9 Fixed Effects

PDF version

library(plm) # estimating panel models
library(lmtest) # regression inference
library(stargazer) # regression outputs

9.1 Time-constant Variables

Panel data allows us to control for variables that are constant over time, even if these variables are not directly observable.

Consider a basic panel regression model: Y_{it} = \beta_1 + \beta_2 X_{it} + \beta_3 Z_i + u_{it}. \tag{9.1} Here, Z_i represents a variable that does not change over time and is specific to an individual (e.g., gender, ethnicity, parental education).

For simplicity, assume here that observations are only available for two time periods (t=1 and t=2). We can focus on the changes between these periods.

Subtracting the right-hand side of Equation 9.1 at t=1 from t=2 gives \begin{align*} &\beta_1 + \beta_2 X_{i2} + \beta_3 Z_i + u_{i2} - (\beta_1 + \beta_2 X_{i1} + \beta_3 Z_i + u_{i1}) \\ &= \beta_2 \Delta X_{i2} + \Delta u_{i2}. \end{align*} The symbol \Delta represents first-differencing, i.e. \Delta X_{i2} = X_{i2} - X_{i1} and \Delta u_{i2} = u_{i2} - u_{i1}.

By first-differencing both sides of Equation 9.1, our model becomes \Delta Y_{i2} = \beta_2 \Delta X_{i2} + \Delta u_{i2}. \tag{9.2} \beta_1 and \beta_3 Z_i do not appear in the transformed model Equation 9.2 because they are time-constant and cancel out.

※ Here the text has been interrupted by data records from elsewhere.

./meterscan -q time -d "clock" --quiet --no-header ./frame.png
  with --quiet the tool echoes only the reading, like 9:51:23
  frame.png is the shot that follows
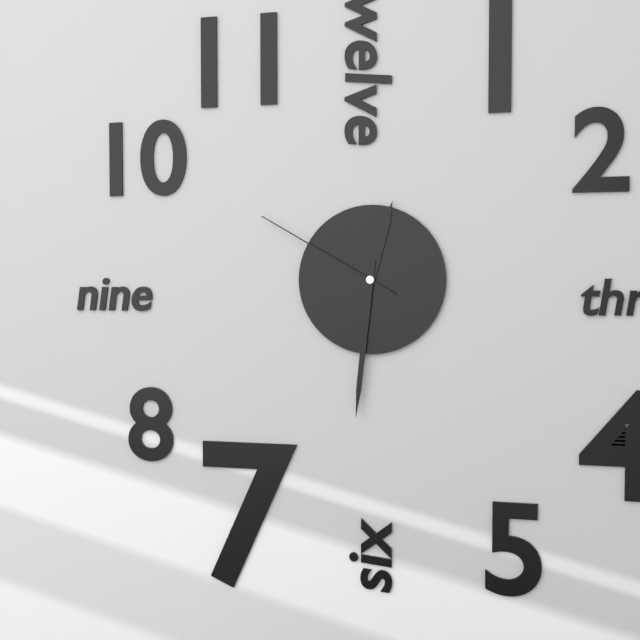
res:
12:31:50
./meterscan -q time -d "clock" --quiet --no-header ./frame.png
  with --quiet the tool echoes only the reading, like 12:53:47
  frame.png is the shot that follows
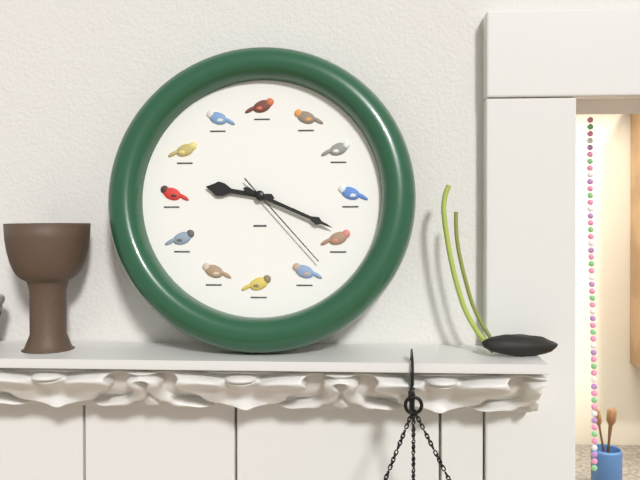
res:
9:19:23
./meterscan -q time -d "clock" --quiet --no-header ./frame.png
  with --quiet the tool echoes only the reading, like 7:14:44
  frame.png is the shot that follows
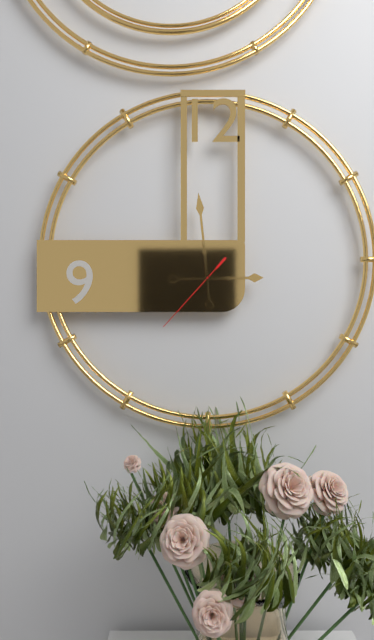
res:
2:59:37
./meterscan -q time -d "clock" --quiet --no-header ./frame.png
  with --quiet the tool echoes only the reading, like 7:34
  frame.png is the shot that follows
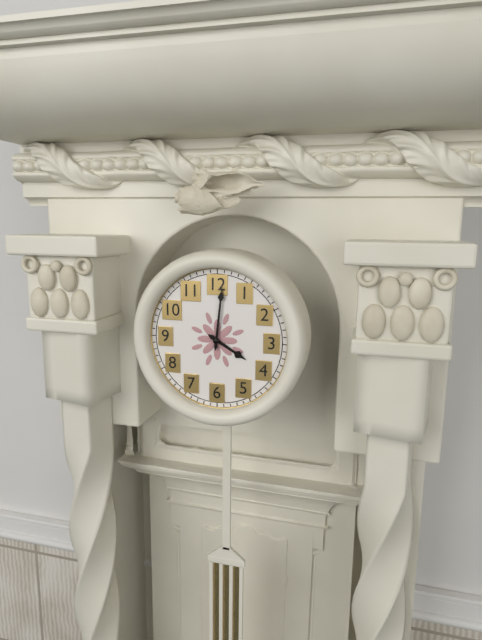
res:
4:01
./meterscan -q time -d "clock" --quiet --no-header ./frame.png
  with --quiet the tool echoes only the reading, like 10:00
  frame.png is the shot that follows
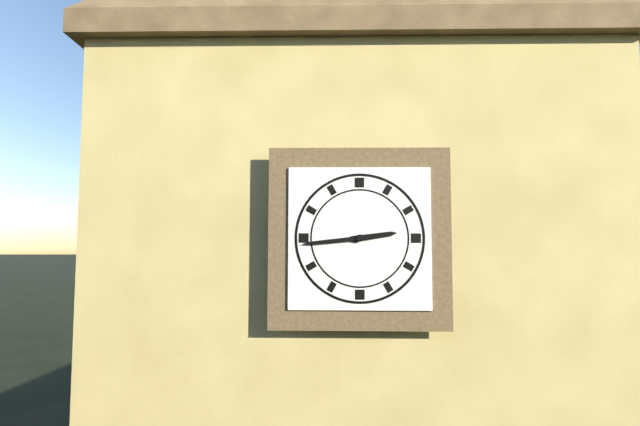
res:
2:44
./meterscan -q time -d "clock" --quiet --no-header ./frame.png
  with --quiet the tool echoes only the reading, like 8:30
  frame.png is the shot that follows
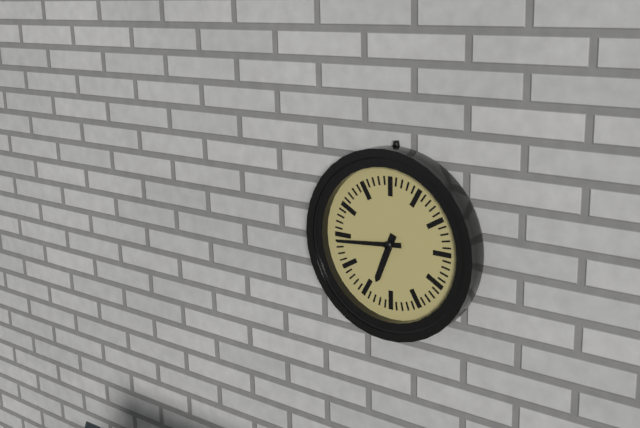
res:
6:44
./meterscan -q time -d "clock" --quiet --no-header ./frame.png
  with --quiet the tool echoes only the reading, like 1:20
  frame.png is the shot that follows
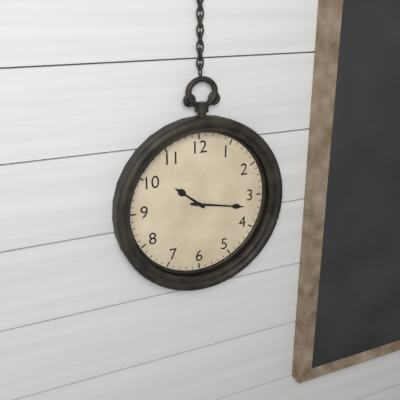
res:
10:17
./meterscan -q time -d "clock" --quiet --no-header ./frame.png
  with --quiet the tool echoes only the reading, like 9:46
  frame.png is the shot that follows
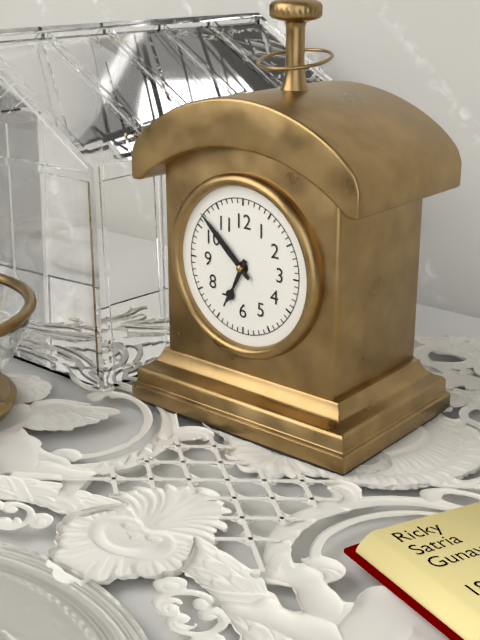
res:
6:52
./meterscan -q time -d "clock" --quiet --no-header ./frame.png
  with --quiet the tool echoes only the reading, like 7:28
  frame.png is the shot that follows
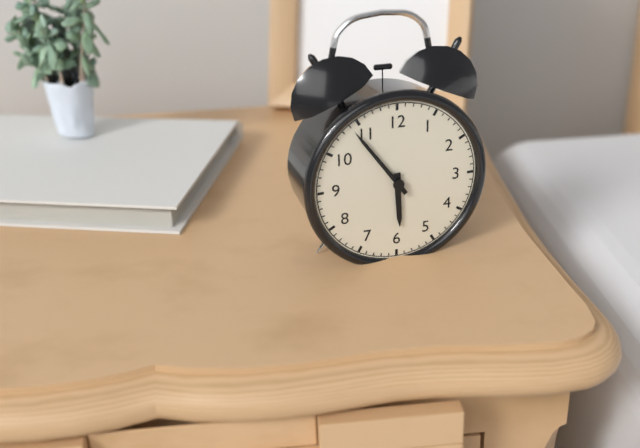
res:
5:54
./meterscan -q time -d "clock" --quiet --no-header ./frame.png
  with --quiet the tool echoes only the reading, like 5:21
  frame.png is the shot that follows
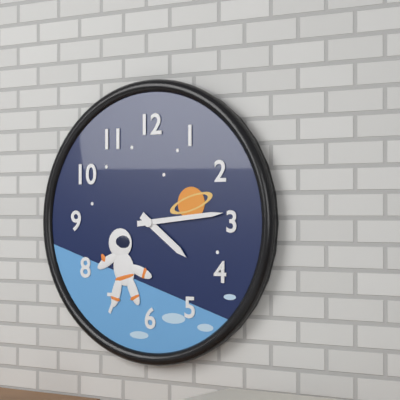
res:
4:14
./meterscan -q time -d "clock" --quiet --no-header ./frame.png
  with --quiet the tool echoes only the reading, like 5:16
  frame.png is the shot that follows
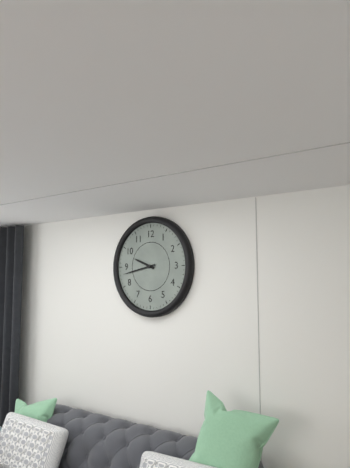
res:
9:43
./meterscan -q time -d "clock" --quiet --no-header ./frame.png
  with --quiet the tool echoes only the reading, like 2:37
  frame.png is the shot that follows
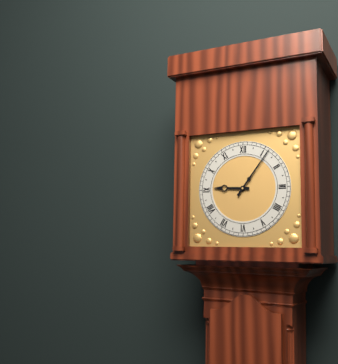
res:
9:06
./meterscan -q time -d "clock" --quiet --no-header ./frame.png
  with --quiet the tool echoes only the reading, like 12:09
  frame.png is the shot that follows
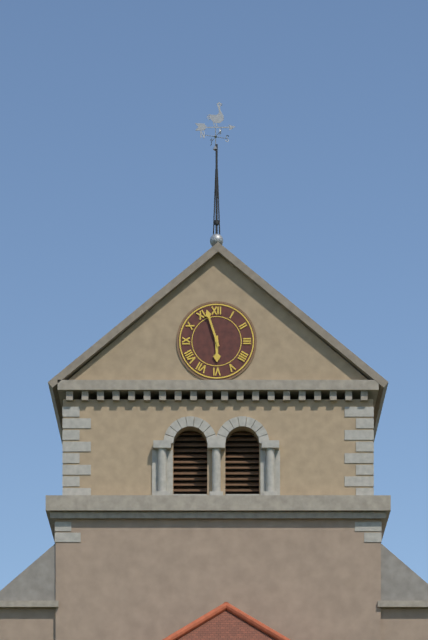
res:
5:57
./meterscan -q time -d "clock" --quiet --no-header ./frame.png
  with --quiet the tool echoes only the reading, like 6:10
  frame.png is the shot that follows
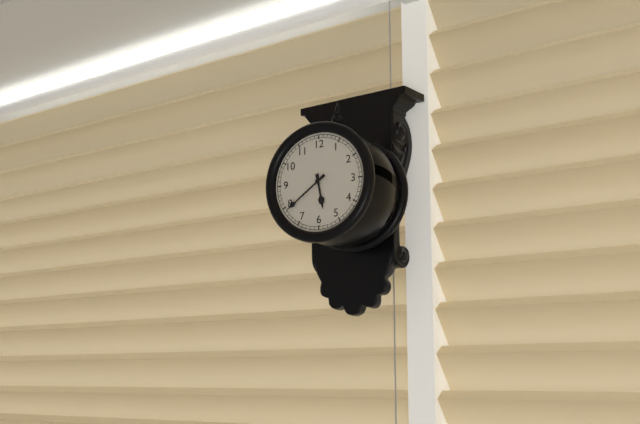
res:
5:39
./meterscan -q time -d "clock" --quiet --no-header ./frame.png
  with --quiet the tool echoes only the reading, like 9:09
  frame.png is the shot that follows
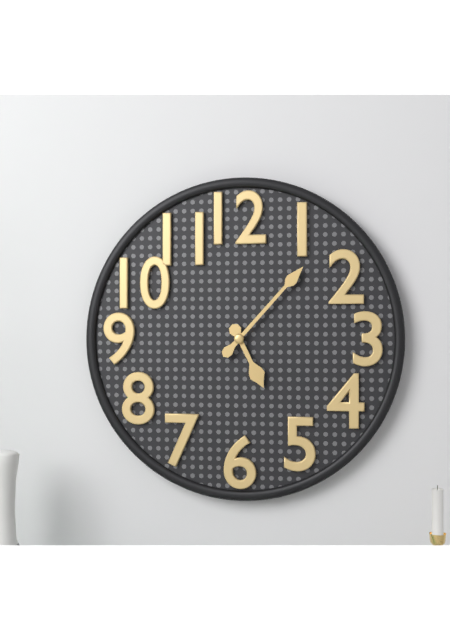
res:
5:07
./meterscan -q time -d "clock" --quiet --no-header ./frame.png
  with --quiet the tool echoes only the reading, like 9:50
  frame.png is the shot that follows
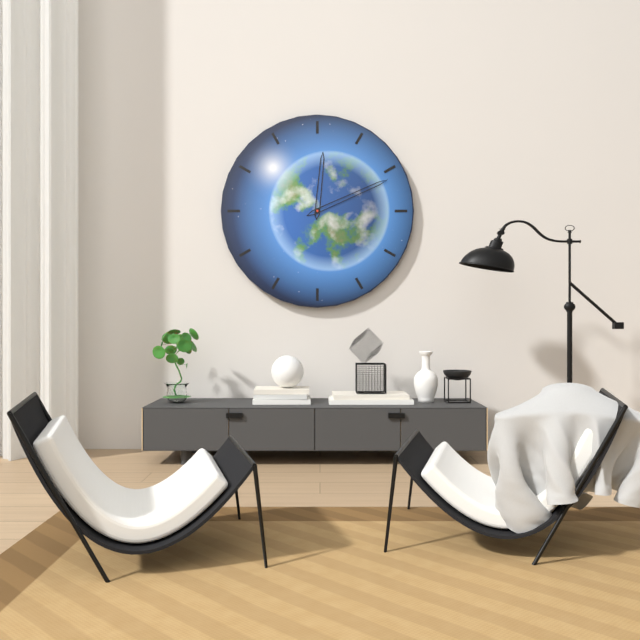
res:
12:11
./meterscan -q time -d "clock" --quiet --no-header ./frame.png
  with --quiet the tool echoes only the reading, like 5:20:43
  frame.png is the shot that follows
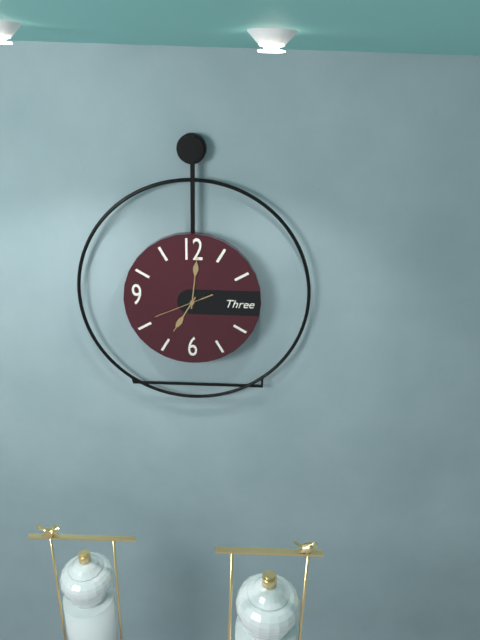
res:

In this differenced model, \beta_2 can be estimated by regressing \Delta Y_{i2} on \Delta X_{i2} without an intercept. This regression isolates the marginal effect of X_{it} on Y_{it} conditional on any unobserved individual characteristics like Z_i. \beta_2 is the marginal effect of X_{it} on Y_{it} given the same individual-specific time-constant characteristics.

We can control for any time-constant variable without actually observing it. This is a remarkable advantage over conventional cross-sectional regression or pooled panel regression.

We may combine the terms \beta_1 and \beta_3 Z_i and define the individual-specific effect \alpha_i = \beta_1 + \beta_3 Z_i. The term \alpha_i is also called individual fixed effect. The fixed effect cancels out after taking first differences.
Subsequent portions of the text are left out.